Eric Mueller, Managing Director in BlackRock’s Multi-Asset team agrees on the value of model portfolios as a delivery mechanism for private markets: “You can’t rebalance an illiquid asset every quarter. But you can design a liquid sleeve that flexes around it, so the overall portfolio adjusts while the private asset allocation remains stable.”
He suggests this scaffolding allows advisors to offer sophisticated exposures while maintaining day-to-day portfolio agility—a long-standing pain point when dealing with alternatives. He believes this kind of architecture is vital for advice firms seeking operational simplicity without sacrificing personalisation.
In their presentation Mueller describes a recent Blackrock launch: “Two weeks ago, we launched our first platform-based model portfolio combining private equity, private credit, public equity, and liquid alternatives. It trades twice a year, with mechanisms built in to handle the liquidity constraints of private assets.”
“We’re building the infrastructure that allows public and private assets to live side by side in a single account, across five risk profiles,” he said. “And we’re doing it in a way that’s scalable.”
Communicating the strategy
Integrating private debt into client portfolios isn’t just about numbers—it’s about narratives. Clients must understand not only what they own, but why.
Burns explained that only a small percentage of adviser interactions are transactional. “Ninety percent of the time, it’s strategic,” he said. “Help me figure out how to get from where I am today to where I want to be in five or ten years, with meaningful exposure to alternatives that support my long-term goals.”

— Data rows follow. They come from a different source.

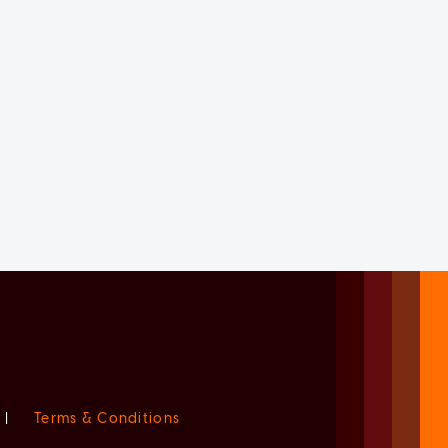
|
Terms & Conditions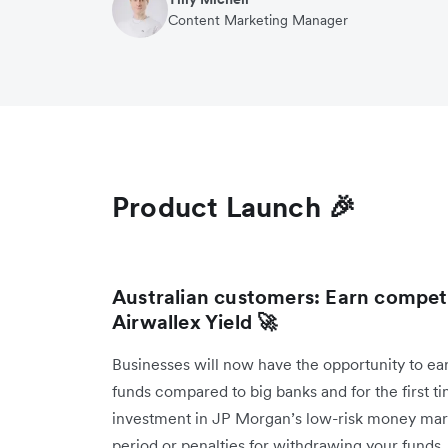
Content Marketing Manager
Product Launch 🎉
Australian customers: Earn compet
Airwallex Yield 🚀
Businesses will now have the opportunity to ea
funds compared to big banks and for the first 
investment in JP Morgan’s low-risk money mark
period or penalties for withdrawing your funds, 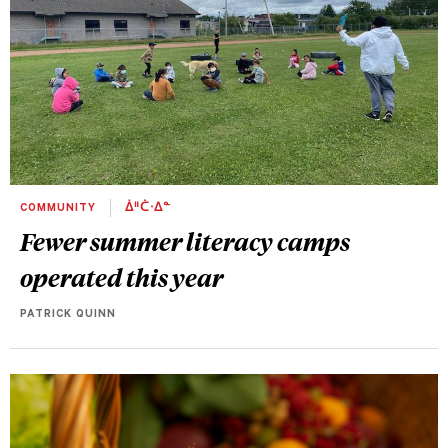
COMMUNITY
ᐄᐦᑖᐧᐃᓐ
Fewer summer literacy camps
operated this year
PATRICK QUINN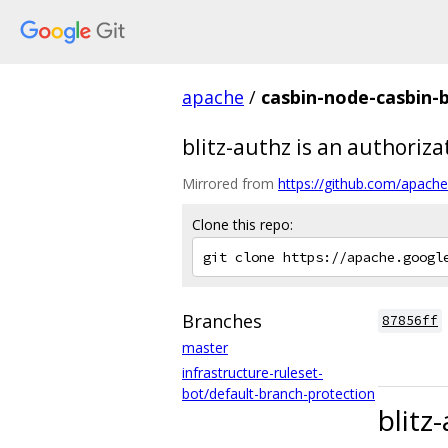
apache
/
casbin-node-casbin-b
blitz-authz is an authoriz
Mirrored from
https://github.com/apache/
Clone this repo:
Branches
87856ff
master
infrastructure-ruleset-
bot/default-branch-protection
blitz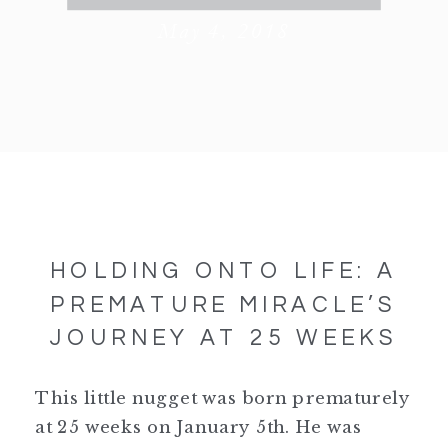
May 4, 2018
HOLDING ONTO LIFE: A
PREMATURE MIRACLE’S
JOURNEY AT 25 WEEKS
This little nugget was born prematurely
at 25 weeks on January 5th. He was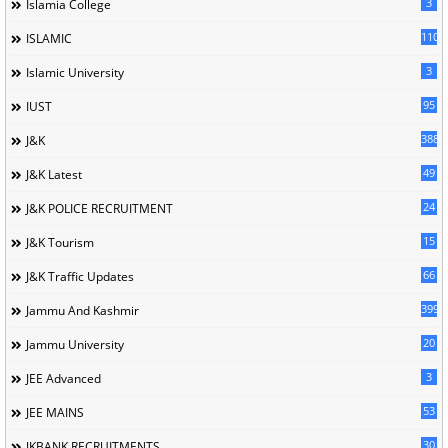
3
Islamia College
110
ISLAMIC
3
Islamic University
95
IUST
388
J&K
49
J&K Latest
24
J&K POLICE RECRUITMENT
15
J&K Tourism
66
J&K Traffic Updates
399
Jammu And Kashmir
20
Jammu University
3
JEE Advanced
53
JEE MAINS
30
JKBANK RECRUITMENTS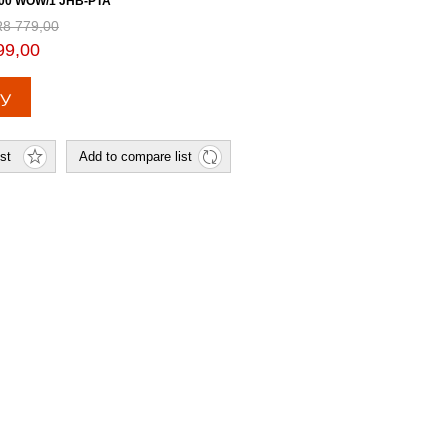
00 WOW/1 JHB-PTA
R8 779,00
99,00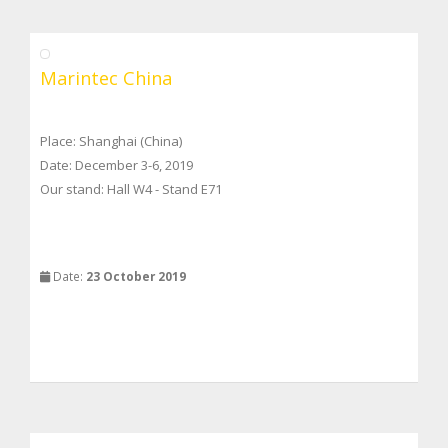
Marintec China
Place: Shanghai (China)
Date: December 3-6, 2019
Our stand: Hall W4 - Stand E71
Date:
23 October 2019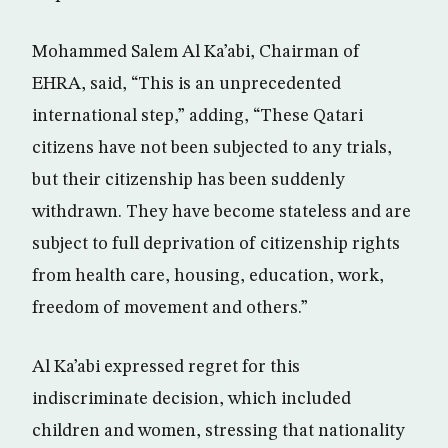
Mohammed Salem Al Ka’abi, Chairman of
EHRA, said, “This is an unprecedented
international step,” adding, “These Qatari
citizens have not been subjected to any trials,
but their citizenship has been suddenly
withdrawn. They have become stateless and are
subject to full deprivation of citizenship rights
from health care, housing, education, work,
freedom of movement and others.”
Al Ka’abi expressed regret for this
indiscriminate decision, which included
children and women, stressing that nationality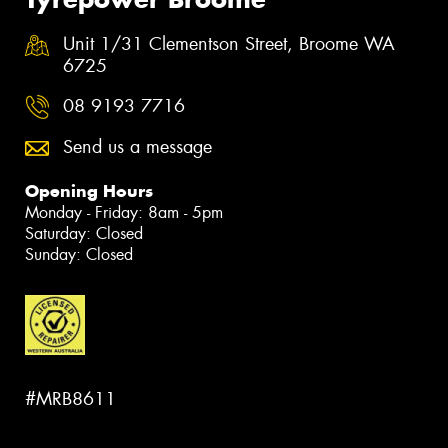
Unit 1/31 Clementson Street, Broome WA
6725
08 9193 7716
Send us a message
Opening Hours
Monday - Friday: 8am - 5pm
Saturday: Closed
Sunday: Closed
#MRB8611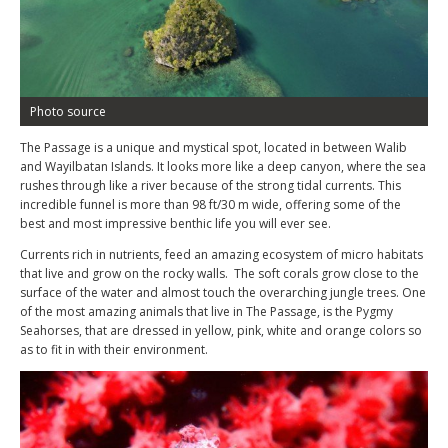
Photo source
The Passage is a unique and mystical spot, located in between Walib
and Wayilbatan Islands. It looks more like a deep canyon, where the sea
rushes through like a river because of the strong tidal currents. This
incredible funnel is more than 98 ft/30 m wide, offering some of the
best and most impressive benthic life you will ever see.
Currents rich in nutrients, feed an amazing ecosystem of micro habitats
that live and grow on the rocky walls. The soft corals grow close to the
surface of the water and almost touch the overarching jungle trees. One
of the most amazing animals that live in The Passage, is the Pygmy
Seahorses, that are dressed in yellow, pink, white and orange colors so
as to fit in with their environment.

To support this journey, iCapital and BlackRock offer tools for scenario analysis, stress testing, and risk modeling. These capabilities, embedded into platforms like Blackrock’s Aladdin, help advisers articulate the rationale for private market allocations and show clients how their portfolios may behave in different market environments.
The Australian Opportunity
While these advances are largely U.S.-driven, they are beginning to find a foothold abroad. Mueller acknowledged the limitations still present in markets like Australia—particularly around the availability and liquidity of certain private market vehicles—but noted that expansion is underway.
Meanwhile, iCapital’s partnership with Netwealth is designed to do exactly that: “We’re building the on-ramps,” Burns said. “The goal is to make private market access as seamless as possible—without compromising on due diligence or customization.”
Making it work
For wealth managers, the implication is clear: the infrastructure, the products, and the demand are converging. Private markets are no longer a “nice to have”—it’s increasingly a client expectation.
But executing effectively requires more than selecting the right fund. It means embedding private assets into a cohesive portfolio strategy, delivered through technology, and supported by data and risk controls.
It also requires a shift in mindset. Advise businesses must think in years, not quarters. They must educate clients on drawdown schedules and liquidity profiles. And they must deliver a client experience that feels as seamless and responsive as traditional equities and bonds.
As Mueller put it, “We’re not just trying to deliver excess alpha. We’re trying to keep clients invested through the cycle, with confidence that their portfolio is built for where the world is going—not where it’s been.”